Growing up in an African village was the greatest experience one could ever get in a lifetime. It is always fun growing up in rural African areas especially in Ghana. Life in villages might seem tough and rough for city dwellers and foreigners but to a Ghanaian child, it is the best they could ever get. Experiencing the typical rural life comes with hard work and moves along with games and ancient African stories.

Many forms of entertainment have been seen across the Ghanaian communities which include ‘counters ball’, ‘Pilolo’ (Hide and Seek), ‘street soccer’, ‘Sack race’, ‘Lime on spoon race’, ‘music and dance’, ‘Night Story Telling’(Kweku Ananse Stories), among others. Some of these games were played during the day while some were purposely designed for the night. Kids who are creative manage to create artifacts from paper, wood, clay, and other materials to entertain themselves. Every Era in Ghana came with a different form of entertainment that dominated among children. Those in the rural areas are much involved in these types of engagement as it is their only source of joy. Unlike some city children who had access to some electronic games or forms of entertainment.

Ghanaian children are mostly involved in leisure activities which are usually outdoor and take a number of participants. Due to the widespread of the deadly virus named corona, children are forced to stay with their family home. The pandemic came with the closure of many important institutions which included educational institutes. This has created a boring atmosphere for kids because it deprived them of many activities which makes them happy and keeps them active.

In the first quarter of the year 2021, after a long boring break, some children in rural areas have created a way of making artifacts from used boxes, straws, bottle tops, and a broomstick. While the originator of this idea is still unknown the idea keeps spreading wide from household to household and from village to village and some enthusiast of children arts predicts that it might spread to the urban areas of Ghana and maybe beyond. The most popular item manufactured from these items is designed toy cars which are controlled by broomsticks.

It might sound funny but this is a great form of entertainment for these children in this pandemic era. Usually, these items were waste product which was either bent or recycled but now it has become the source of happiness for many children in Ghana. And has also cut the cost of spending on toys which could aid indoor activities. In Dodowa, a suburb of Accra, this local technology of making a toy car has spread widely, and at least every child in the town could boast of having one ‘broom tech car’.

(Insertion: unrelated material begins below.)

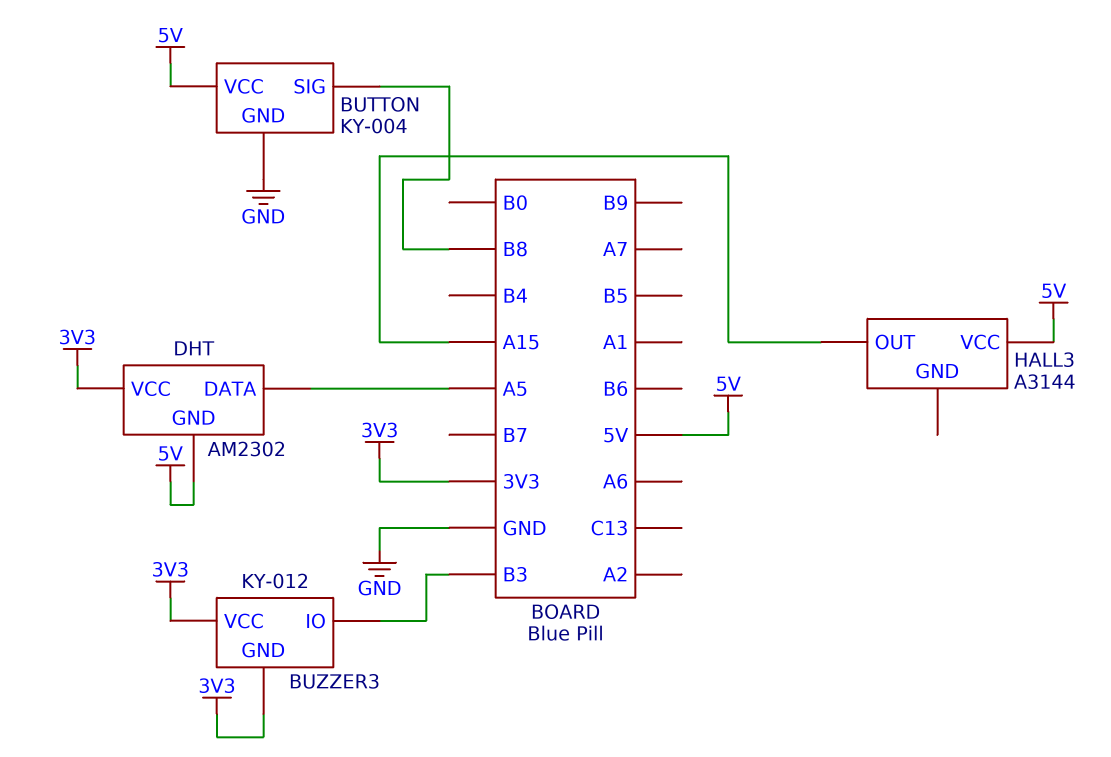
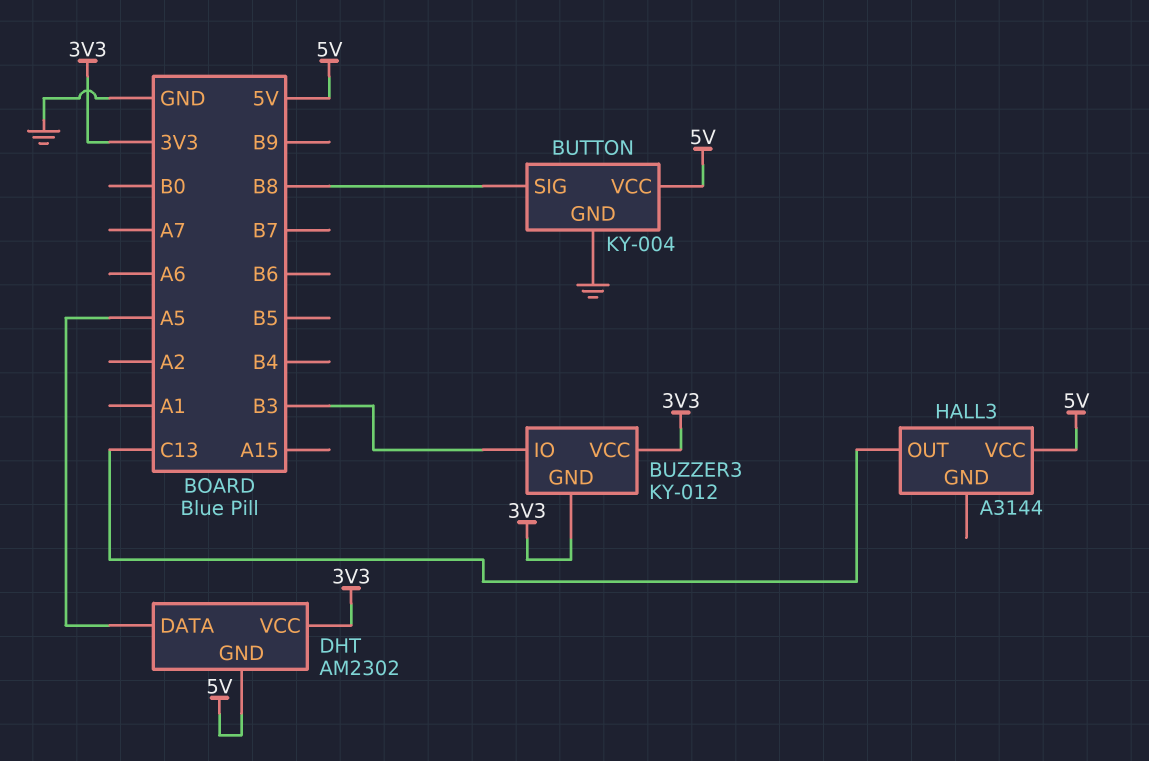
HALL3 pin OUT: A15 -> C13

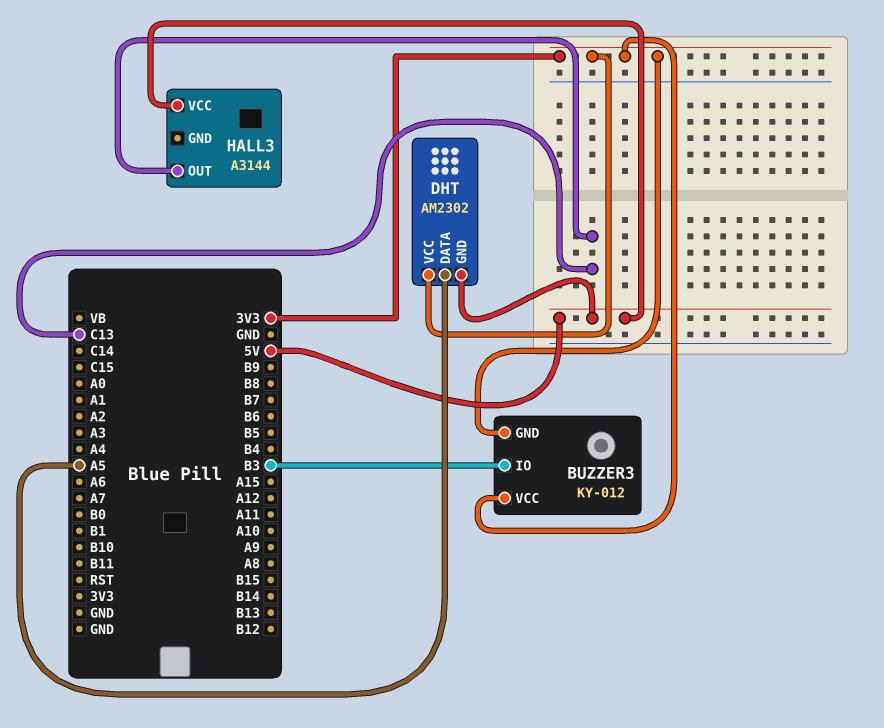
BUTTON: KY-004 -> none
BUTTON pin GND: GND -> none
BUTTON pin SIG: B8 -> none
BUTTON pin VCC: 5V -> none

It is always a wonderful moment watching them play with their new models of toy cars. Talking to a twelve-year-old Kwame, he only knew of the toy cars made from empty tins which were difficult to make and handle but the new ones which were introduced to him a day ago are fantastic and easy to handle. To Kwame, this invention is an improvement of what they already know. And every kid is excited to have one because it’s stress-free and takes just a few minutes to finish designing one.

This is how some Ghanaian children have been able to solve the problem of boredom that comes during lockdowns.